The unpredictability of the dungeon is compounded by Breach’s flexible class system. There are currently 18 classes, and each one has four abilities. “You can build something that’s a hybrid of most classes,” Dickinson says. “Essentially you can build your own class.”

Classes vary from your standard assassin, necromancer, and sniper, to characters that are more embedded in this particular world – like the demon hunter, engineer, chronomancer, and auros gladiator.

The gladiator is particularly cool, in that you can launch enemies off the ground and pummel them in mid-air – think Dante from Devil May Cry. The engineer class gives you an absorption field ability that turns energy collected by attacks into kinetic shots that deal 1,000 damage when they hit an enemy.
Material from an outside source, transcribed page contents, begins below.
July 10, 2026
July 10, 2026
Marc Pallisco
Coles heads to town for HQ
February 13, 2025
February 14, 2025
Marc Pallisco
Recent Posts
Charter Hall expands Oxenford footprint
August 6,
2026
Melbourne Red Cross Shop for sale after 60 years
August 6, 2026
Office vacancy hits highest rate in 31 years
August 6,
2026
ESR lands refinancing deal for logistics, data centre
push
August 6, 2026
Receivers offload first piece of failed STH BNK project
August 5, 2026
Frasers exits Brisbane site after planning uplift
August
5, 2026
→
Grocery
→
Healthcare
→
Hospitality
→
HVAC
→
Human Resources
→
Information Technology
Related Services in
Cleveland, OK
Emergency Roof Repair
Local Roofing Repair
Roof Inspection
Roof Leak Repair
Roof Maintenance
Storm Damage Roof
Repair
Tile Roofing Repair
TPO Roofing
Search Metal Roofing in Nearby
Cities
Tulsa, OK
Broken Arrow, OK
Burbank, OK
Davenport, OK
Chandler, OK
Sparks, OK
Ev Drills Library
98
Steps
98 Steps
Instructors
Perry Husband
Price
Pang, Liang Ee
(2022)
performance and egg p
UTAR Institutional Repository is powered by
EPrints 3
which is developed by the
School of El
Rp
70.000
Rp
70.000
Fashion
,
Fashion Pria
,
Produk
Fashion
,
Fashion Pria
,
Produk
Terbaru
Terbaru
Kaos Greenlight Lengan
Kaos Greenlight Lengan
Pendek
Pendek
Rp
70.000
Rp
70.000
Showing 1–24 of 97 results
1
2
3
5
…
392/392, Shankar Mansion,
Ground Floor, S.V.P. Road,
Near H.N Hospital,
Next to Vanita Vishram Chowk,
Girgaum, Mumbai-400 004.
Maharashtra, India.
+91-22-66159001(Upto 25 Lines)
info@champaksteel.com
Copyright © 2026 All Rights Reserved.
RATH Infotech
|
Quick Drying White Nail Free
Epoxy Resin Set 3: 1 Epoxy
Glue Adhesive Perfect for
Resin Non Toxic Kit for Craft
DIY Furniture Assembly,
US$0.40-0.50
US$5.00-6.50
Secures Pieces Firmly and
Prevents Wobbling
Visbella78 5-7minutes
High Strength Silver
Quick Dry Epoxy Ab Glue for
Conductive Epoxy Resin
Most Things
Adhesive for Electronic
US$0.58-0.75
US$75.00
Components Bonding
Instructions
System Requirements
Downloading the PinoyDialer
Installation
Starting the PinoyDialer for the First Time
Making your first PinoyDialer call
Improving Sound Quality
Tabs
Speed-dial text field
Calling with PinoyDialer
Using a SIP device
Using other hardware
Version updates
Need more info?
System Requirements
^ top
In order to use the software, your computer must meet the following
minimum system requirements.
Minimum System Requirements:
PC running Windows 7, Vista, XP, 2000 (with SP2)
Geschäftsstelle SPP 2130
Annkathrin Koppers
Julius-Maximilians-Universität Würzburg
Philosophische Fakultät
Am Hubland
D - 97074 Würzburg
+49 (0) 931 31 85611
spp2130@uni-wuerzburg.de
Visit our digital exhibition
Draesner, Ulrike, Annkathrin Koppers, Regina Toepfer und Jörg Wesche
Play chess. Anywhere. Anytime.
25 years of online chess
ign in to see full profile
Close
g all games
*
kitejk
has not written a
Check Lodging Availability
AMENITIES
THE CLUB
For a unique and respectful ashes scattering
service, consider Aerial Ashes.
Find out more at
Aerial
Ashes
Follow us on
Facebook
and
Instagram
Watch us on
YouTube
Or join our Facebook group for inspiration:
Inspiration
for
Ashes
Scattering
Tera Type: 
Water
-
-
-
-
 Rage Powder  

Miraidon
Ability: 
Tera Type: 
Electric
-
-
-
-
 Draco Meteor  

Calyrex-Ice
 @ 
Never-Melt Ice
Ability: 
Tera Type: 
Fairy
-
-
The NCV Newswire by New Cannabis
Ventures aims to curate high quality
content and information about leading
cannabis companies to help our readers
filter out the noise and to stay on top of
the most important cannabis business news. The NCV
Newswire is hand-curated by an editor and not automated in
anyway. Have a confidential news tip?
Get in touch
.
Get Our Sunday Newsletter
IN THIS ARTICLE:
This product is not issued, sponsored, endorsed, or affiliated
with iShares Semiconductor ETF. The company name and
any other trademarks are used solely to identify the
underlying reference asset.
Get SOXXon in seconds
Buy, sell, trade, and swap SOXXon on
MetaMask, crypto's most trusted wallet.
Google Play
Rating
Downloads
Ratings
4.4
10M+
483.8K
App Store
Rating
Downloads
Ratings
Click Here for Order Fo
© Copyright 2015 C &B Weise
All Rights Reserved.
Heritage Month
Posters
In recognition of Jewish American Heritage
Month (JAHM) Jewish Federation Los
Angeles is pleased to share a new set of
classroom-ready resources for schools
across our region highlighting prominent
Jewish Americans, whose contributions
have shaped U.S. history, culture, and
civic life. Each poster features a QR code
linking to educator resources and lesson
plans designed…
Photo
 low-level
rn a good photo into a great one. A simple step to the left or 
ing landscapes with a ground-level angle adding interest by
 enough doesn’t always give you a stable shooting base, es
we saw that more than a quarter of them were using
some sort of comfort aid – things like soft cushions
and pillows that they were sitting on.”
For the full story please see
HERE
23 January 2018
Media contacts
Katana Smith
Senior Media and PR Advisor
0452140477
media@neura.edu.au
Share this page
Even without context, 1,000 damage sounds good. Combine this with the ability to create turrets, and you’ll be able to put enemies through an intense bullet hell.

“In our game, a dungeon is never the same,” Dickinson tells me. “That’s thecore design. But we also want the fun of the game to be unlocking new classes, trying new combinations, and creating new party makeups to try and counteract what the Veil Demon does.”

The setting of Breach involves lots of of demons, guns, and magic, and is the result of a peculiar premise – our world has collided with an alternate Earth, a world where mythical creatures and magic are real. The two planets are overlapping, meaning that a number of mythological beasties have made their way into our realm, and not just the usual videogame array of chimeras and sphinxes

“When you go to Eastern Europe, there’s some weird mythology that I was not entirely aware of,” Dickinson says. “There’s a lot of humans mixed with something, like the Kikimora, which is a chicken woman who comes and sits on your chest at night and steals your dreams.”

If that isn’t enough nightmare fuel for you, there’s the woodland Leshy from Slavic mythology, who is known to abduct stray travellers and children. In Breach, this forest spirit unleashes spiky vine-like walls to impale you against. Expect to see angry Egyptian gods, creepy Japanese oni, and bizzare Indonesian monsters within the dungeons.

“We want to be culturally sensitive and representative,” Dickinson says. “There are plenty of myths that we can use, so we try to check against that. In the brainstorm we are like, ‘Are we being entitled dicks by doing that? Let’s not.’” As a hero, though, the monster you’ll have your eye on throughout is your faithful frenemy, the Veil Demon. After all, the creatures with the most villainous potential are other people.